Dataset excerpts
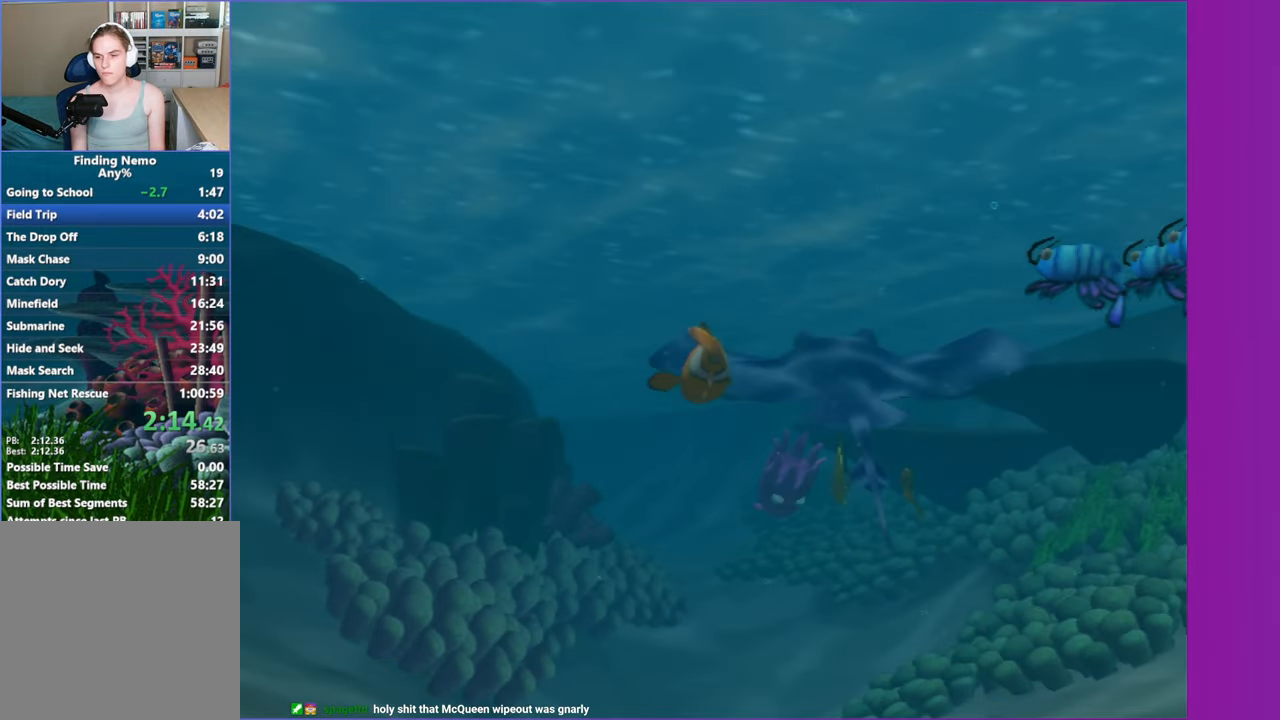
{"buttons": [], "left_stick": "center", "right_stick": "center", "events": [[50, "A", "up"], [117, "A", "down"], [233, "A", "up"], [300, "A", "down"], [450, "A", "up"]]}
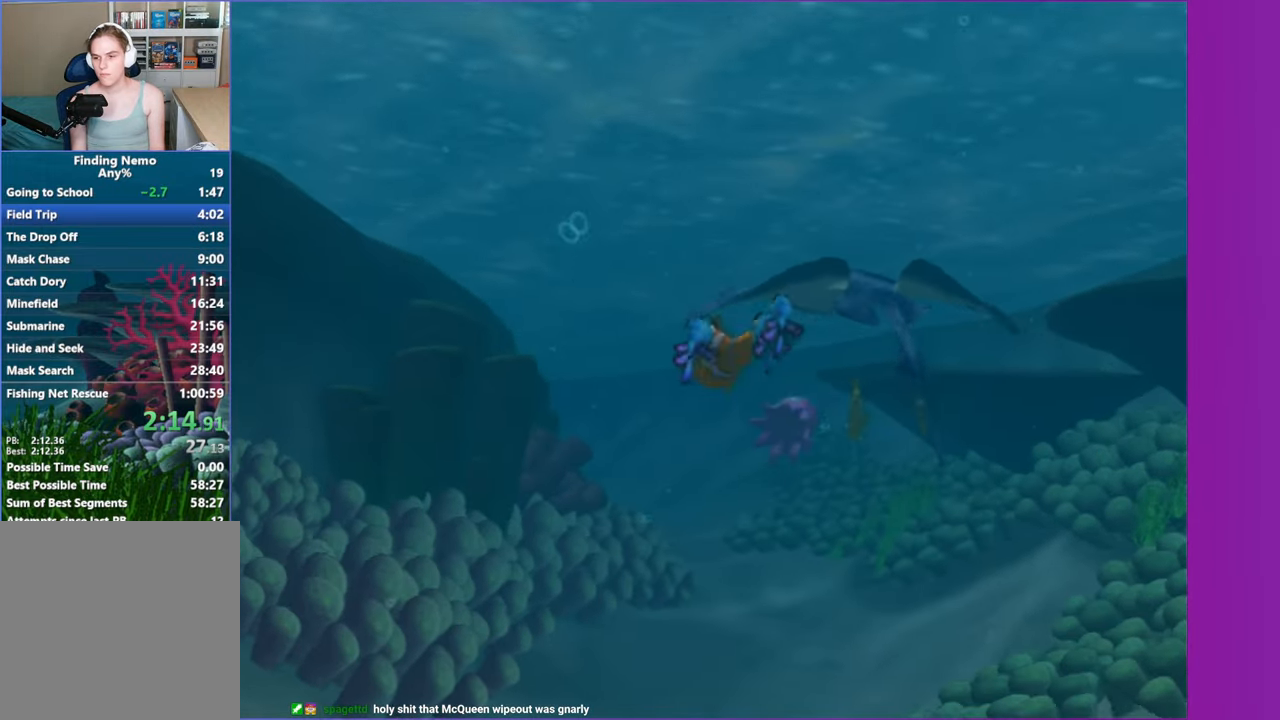
{"buttons": ["A"], "left_stick": "center", "right_stick": "center", "events": [[50, "A", "down"], [133, "A", "up"], [200, "A", "down"], [300, "A", "up"], [400, "A", "down"]]}
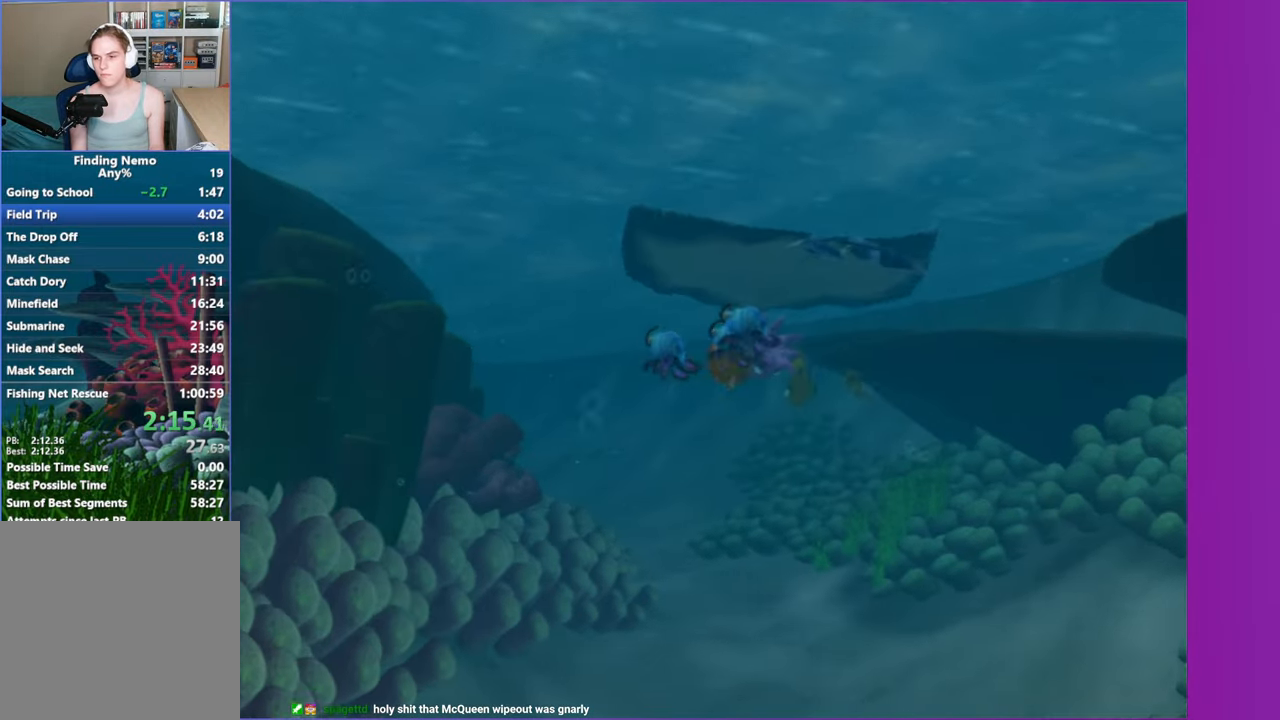
{"buttons": [], "left_stick": "center", "right_stick": "center", "events": [[17, "A", "up"], [117, "A", "down"], [250, "A", "up"], [333, "A", "down"], [483, "A", "up"]]}
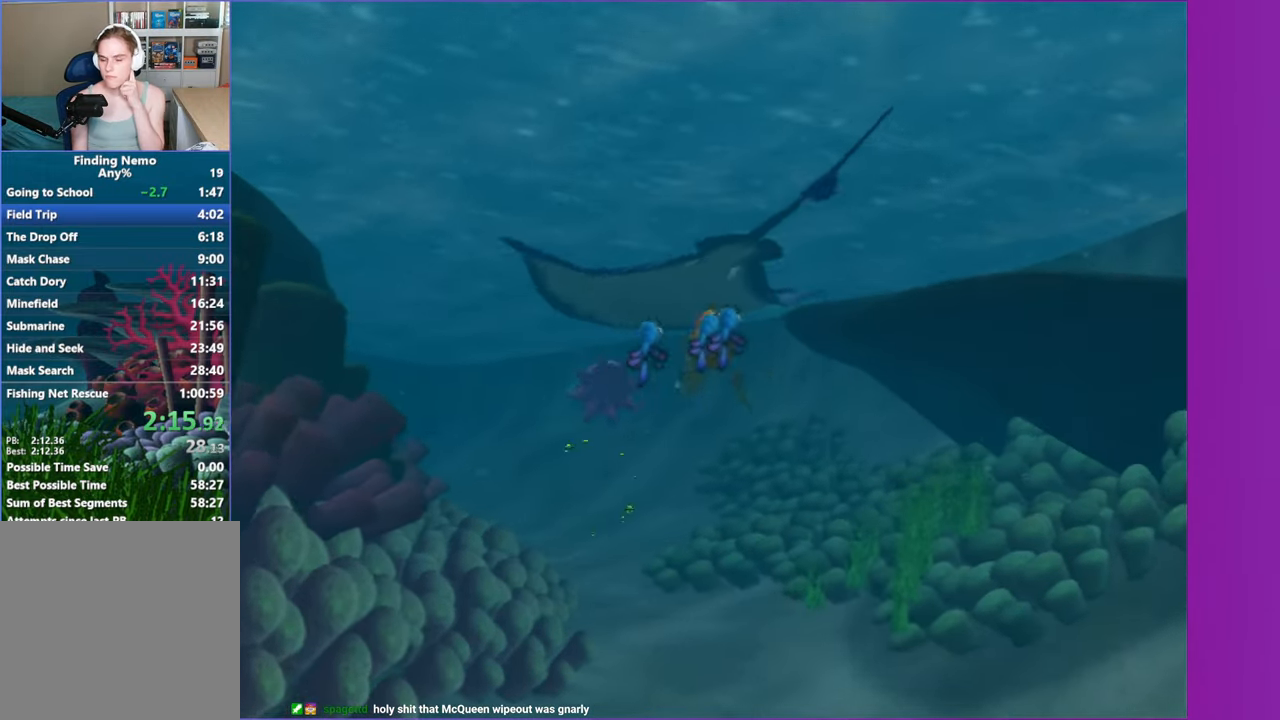
{"buttons": [], "left_stick": "center", "right_stick": "center", "events": [[83, "A", "down"], [183, "A", "up"], [300, "A", "down"], [400, "A", "up"]]}
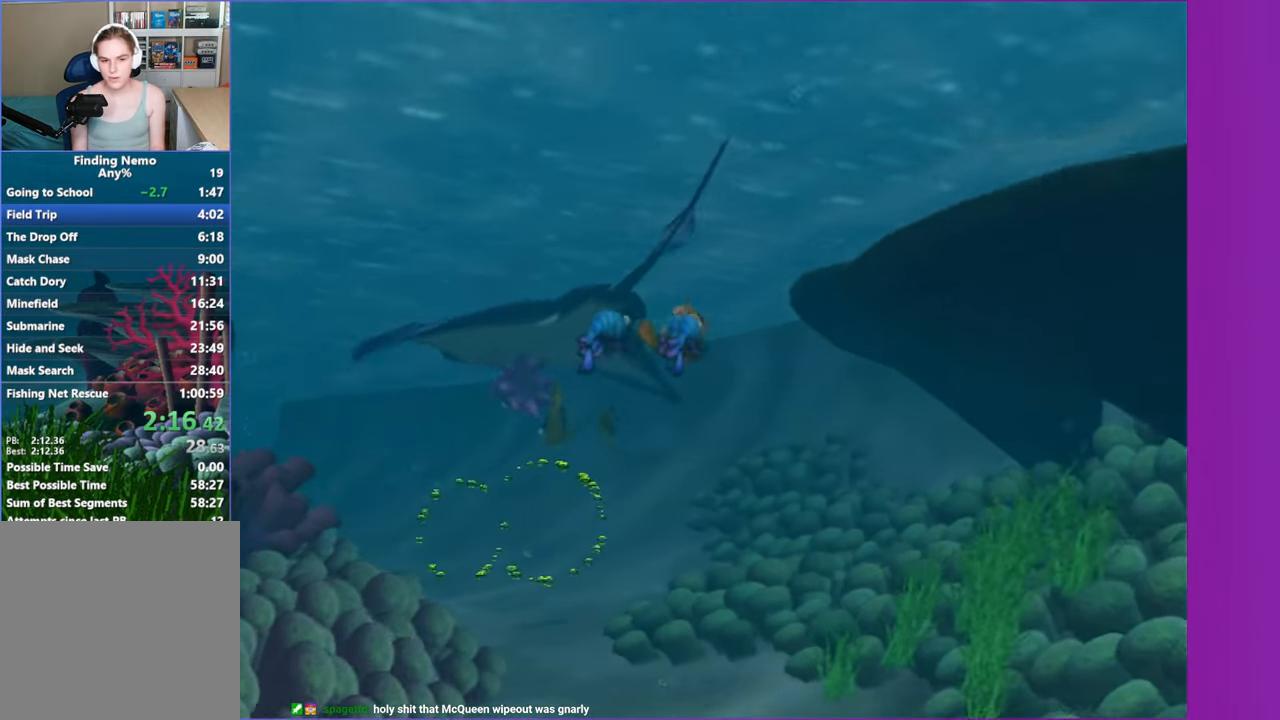
{"buttons": ["A"], "left_stick": "down-left", "right_stick": "center", "events": [[17, "A", "down"], [67, "left_stick", "down"], [150, "A", "up"], [200, "left_stick", "down-left"], [283, "A", "down"], [400, "A", "up"], [500, "A", "down"]]}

#### Description of the task
Although the records contain pictures, transcribe only their text, exactly as written.

#### Output of the task
{"buttons": [], "left_stick": "center", "right_stick": "center", "events": [[50, "A", "up"], [117, "A", "down"], [233, "A", "up"], [300, "A", "down"], [450, "A", "up"]]}
{"buttons": ["A"], "left_stick": "center", "right_stick": "center", "events": [[50, "A", "down"], [133, "A", "up"], [200, "A", "down"], [300, "A", "up"], [400, "A", "down"]]}
{"buttons": [], "left_stick": "center", "right_stick": "center", "events": [[17, "A", "up"], [117, "A", "down"], [250, "A", "up"], [333, "A", "down"], [483, "A", "up"]]}
{"buttons": [], "left_stick": "center", "right_stick": "center", "events": [[83, "A", "down"], [183, "A", "up"], [300, "A", "down"], [400, "A", "up"]]}
{"buttons": ["A"], "left_stick": "down-left", "right_stick": "center", "events": [[17, "A", "down"], [67, "left_stick", "down"], [150, "A", "up"], [200, "left_stick", "down-left"], [283, "A", "down"], [400, "A", "up"], [500, "A", "down"]]}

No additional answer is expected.